Purpose

Archaeo is a Ruby client for the Internet Archive’s Wayback Machine APIs.

It provides a model-driven interface for querying archived snapshots, checking availability, saving URLs, and fetching archived content.

Installation

gem install archaeo

Or add to your Gemfile:

gem "archaeo"

Quick Start

require "archaeo"

Query Snapshots (CDX API)

cdx = Archaeo::CdxApi.new

# Enumerate all snapshots
cdx.snapshots("example.com").each do |snapshot|
  puts snapshot.timestamp
  puts snapshot.original_url
  puts snapshot.archive_url
end

# Find specific snapshots
oldest = cdx.oldest("example.com")
newest = cdx.newest("example.com")
near   = cdx.near("example.com", timestamp: "20220101")

# Filter by time
before = cdx.before("example.com", timestamp: "20220101")
after  = cdx.after("example.com", timestamp: "20220101")

Check Availability

api = Archaeo::AvailabilityApi.new

result = api.near("example.com")
result.available?   # => true/false
result.archive_url  # => "https://web.archive.org/web/..."
result.timestamp    # => Archaeo::Timestamp

api.available?("example.com")  # => true/false

Save a URL (SavePageNow)

save = Archaeo::SaveApi.new
result = save.save("https://example.com/")
result.archive_url  # => "https://web.archive.org/web/..."
result.timestamp    # => Archaeo::Timestamp
result.cached?      # => true if already archived

Fetch Archived Content

fetcher = Archaeo::Fetcher.new
page = fetcher.fetch("https://example.com/",
                     timestamp: "20220615000000")

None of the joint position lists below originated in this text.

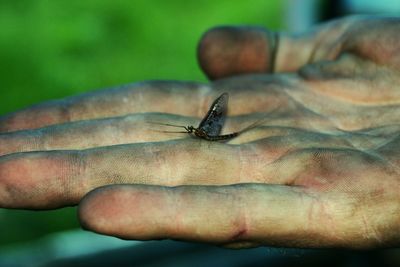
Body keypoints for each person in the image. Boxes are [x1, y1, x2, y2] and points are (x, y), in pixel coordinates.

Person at [0, 15, 399, 249]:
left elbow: (208, 132)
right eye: (196, 128)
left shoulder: (208, 131)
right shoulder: (199, 132)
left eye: (198, 127)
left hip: (219, 140)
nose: (195, 130)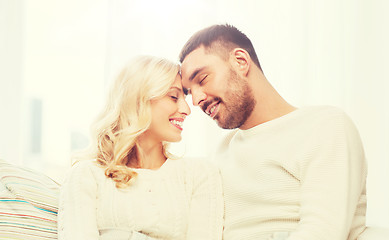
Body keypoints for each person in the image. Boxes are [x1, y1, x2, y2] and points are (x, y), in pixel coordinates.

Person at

page.content        # => "<html>...</html>"
page.content_type   # => "text/html"
page.status_code    # => 200
page.archive_url    # => full archive URL

# Raw (identity) mode -- no Wayback Machine rewriting
page = fetcher.fetch("https://example.com/",
                     timestamp: "20220615000000",
                     identity: true)

Timestamps

# Create from components
ts = Archaeo::Timestamp.new(year: 2022, month: 6, day: 15)

# Parse from Wayback format
ts = Archaeo::Timestamp.parse("20220615120000")

# From Time object
ts = Archaeo::Timestamp.from_time(Time.now)

# Current time
ts = Archaeo::Timestamp.now

# Format as 14-digit string
ts.to_s  # => "20220615000000"

# Comparison
ts1 < ts2   # => true/false

Command-Line Interface

# List snapshots
archaeo snapshots example.com

# Find closest snapshot
archaeo near example.com 20220101

# Check availability
archaeo available example.com

# Save a URL
archaeo save https://example.com/

# Fetch archived content
archaeo fetch https://example.com/ 20220615120000

# Fetch raw (identity) content
archaeo fetch --identity https://example.com/ 20220615120000

Architecture

Archaeo follows a model-driven, OOP design:

Layer Classes Purpose

Models

Timestamp, ArchiveUrl, Snapshot, Page, SaveResult, AvailabilityResult

Domain value objects

APIs

CdxApi, AvailabilityApi, SaveApi

Query and mutate the archive

Operations

Fetcher

Download archived content

Infrastructure

HttpClient

HTTP transport with retries and gzip

All API classes accept an HttpClient via dependency injection for testability.

Development

bundle install
bundle exec rspec
bundle exec rubocop

Contributing

Bug reports and pull requests are welcome on GitHub at https://github.com/riboseinc/archaeo.

License

MIT License. See LICENSE for details.